"Well, manage it as well as you can, and—I suppose you've watched me?" he continued. "Why did you let me go this way! Have I been up to Miss Waldron's?"
"Once or twice for a few minutes," answered Madame le Claire. "You have been very busy indeed; and yesterday Miss Waldron went out of town."
"I think," said Judge Blodgett, "that you will find a letter from her in your room. Alderson brought it up from the counting-house."
"Well, you must excuse me," said Mr. Amidon. "I want to talk this all over with you early in the morning; but I must go to my room now. No, thank you, Clara, I really can not stay to your supper. To-morrow you must tell me how you kidnapped me—I never can repay you for your faithful service to me. Good night!"
The discerning reader has already anticipated that Mr. Amidon went straight to the letter and opened it.

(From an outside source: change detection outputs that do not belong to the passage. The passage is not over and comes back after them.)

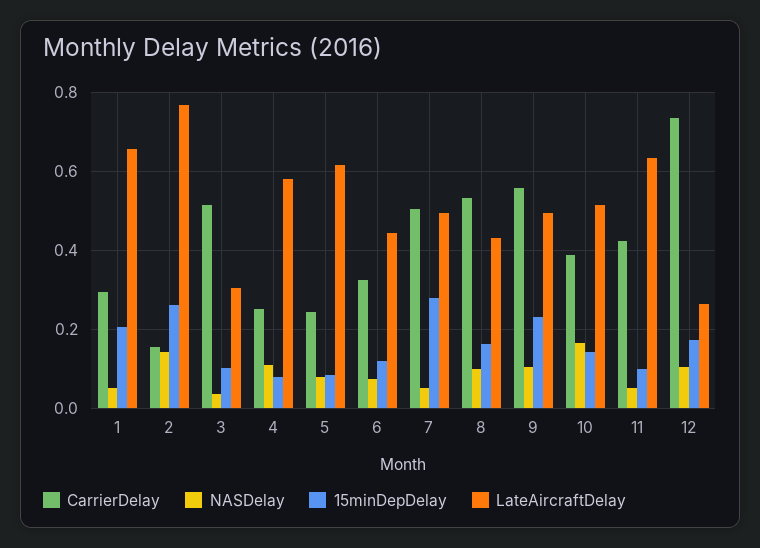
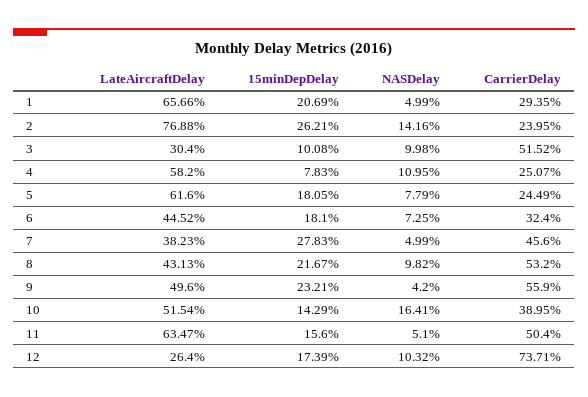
  {
    "CarrierDelay": {
      "1": 0.2935,
-     "2": 0.16,
+     "2": 0.2395,
      "3": 0.5152,
      "4": 0.2507,
      "5": 0.2449,
      "6": 0.324,
-     "7": 0.5,
+     "7": 0.456,
      "8": 0.532,
      "9": 0.559,
      "10": 0.3895,
-     "11": 0.42,
+     "11": 0.504,
      "12": 0.7371
    },
    "NASDelay": {
      "1": 0.0499,
      "2": 0.1416,
-     "3": 0.04,
+     "3": 0.0998,
      "4": 0.1095,
      "5": 0.0779,
      "6": 0.0725,
      "7": 0.0499,
      "8": 0.0982,
-     "9": 0.1,
+     "9": 0.042,
      "10": 0.1641,
      "11": 0.051,
      "12": 0.1032
    },
    "15minDepDelay": {
      "1": 0.2069,
      "2": 0.2621,
      "3": 0.1008,
      "4": 0.0783,
-     "5": 0.08,
+     "5": 0.1805,
-     "6": 0.12,
+     "6": 0.181,
      "7": 0.2783,
-     "8": 0.16,
+     "8": 0.2167,
      "9": 0.2321,
      "10": 0.1429,
-     "11": 0.1,
+     "11": 0.156,
      "12": 0.1739
    },
    "LateAircraftDelay": {
      "1": 0.6566,
      "2": 0.7688,
      "3": 0.304,
      "4": 0.582,
      "5": 0.616,
      "6": 0.4452,
-     "7": 0.5,
+     "7": 0.3823,
      "8": 0.4313,
      "9": 0.496,
      "10": 0.5154,
      "11": 0.6347,
      "12": 0.264
    }
  }

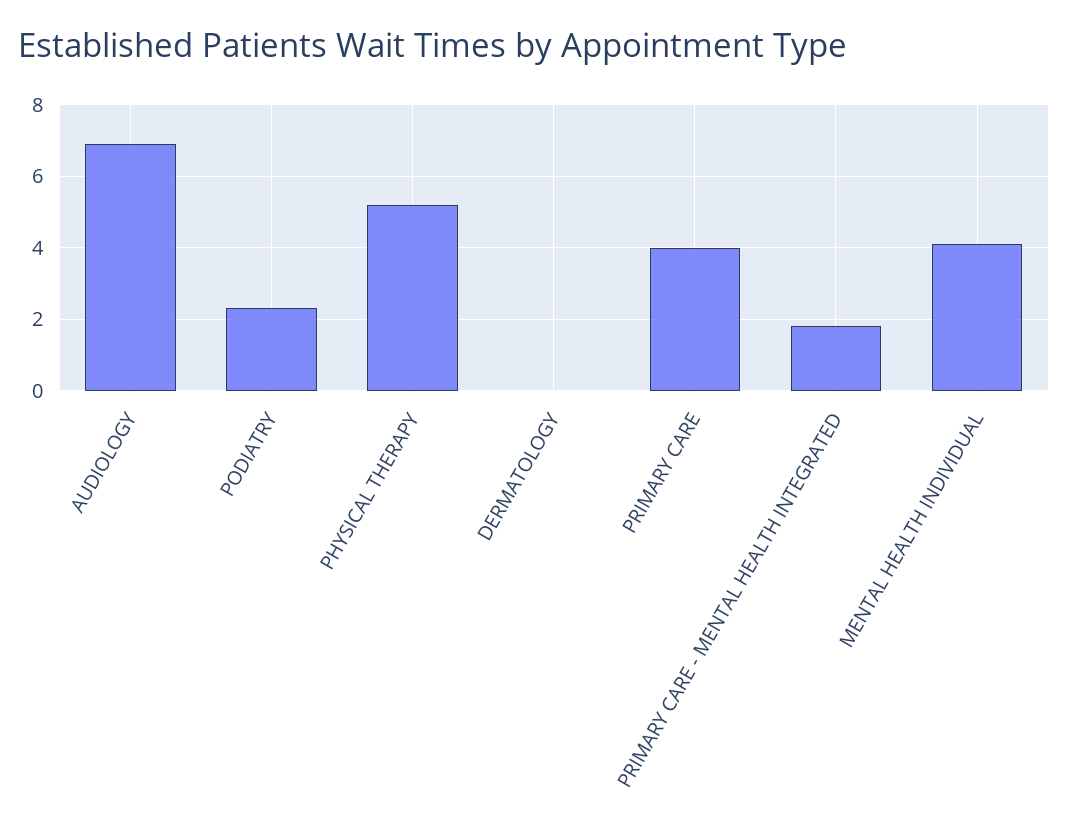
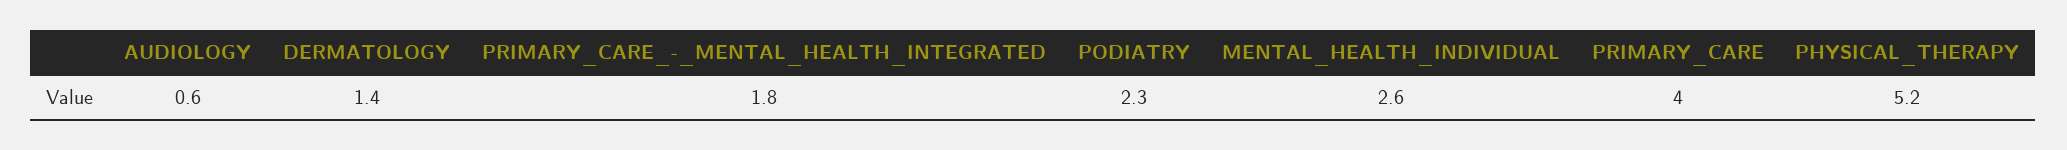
  {
-   "AUDIOLOGY": 7,
+   "AUDIOLOGY": 0.6,
    "PODIATRY": 2.3,
    "PHYSICAL THERAPY": 5.2,
-   "DERMATOLOGY": 0,
+   "DERMATOLOGY": 1.4,
    "PRIMARY CARE": 4,
    "PRIMARY CARE - MENTAL HEALTH INTEGRATED": 1.8,
-   "MENTAL HEALTH INDIVIDUAL": 4
+   "MENTAL HEALTH INDIVIDUAL": 2.6
  }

"Dearest Eugene," it said, "I want to give you a word to say that I am proud of the love and confidence which every one has for you, and to say that I do not regard the place to which you are to be elected as unimportant, or one which you should decline. Of all men you are best able to protect our town against corruption, and to lift its civic life to a higher plane. I wish I might help your fellow townsmen to confer you upon it. Maybe I can help in cheering you along the way after this is done.
"I have all sorts of pride in and ambition for you. Hitherto, you have confined yourself too closely to the practical and productively utilitarian. I shall watch with all the interest you can desire me to feel, this new career of yours, beginning so modestly and so much against your will; but reaching, I feel sure, to the state and national capitals.
"Do you know, I have always imagined myself capable of founding Primrose Leagues, and becoming a real political force? Spend the afternoon with me Sunday, and we'll talk it over—come early.
"Yours in loving partizanship,
"Elizabeth."
Florian sat for a long time pondering over this letter. It was the thing about which his thought centered the next morning. When the judge said that he was at work on the letter of withdrawal, Amidon remarked that there was no hurry, as he should not use the letter until after a conference with Miss Waldron. Then he went to spend his Sunday afternoon with his fiancée, according to her invitation.
The "dear Eugene," and the tone of co-proprietorship in this new "career" of his which seemed so deliciously intimate in her letter, faded from his memory as he faced her in her home, so stately, so kind, so far from fond. Her rebellion from those mad kisses of his on his first visit had thoroughly intimidated him. He felt, now, that he must win his way to such blisses by slow degrees, as if the Brassfield life had never been for her more than for him. So they talked over the cool and sensible things they might have discussed had she been his grandmother; among others, the campaign.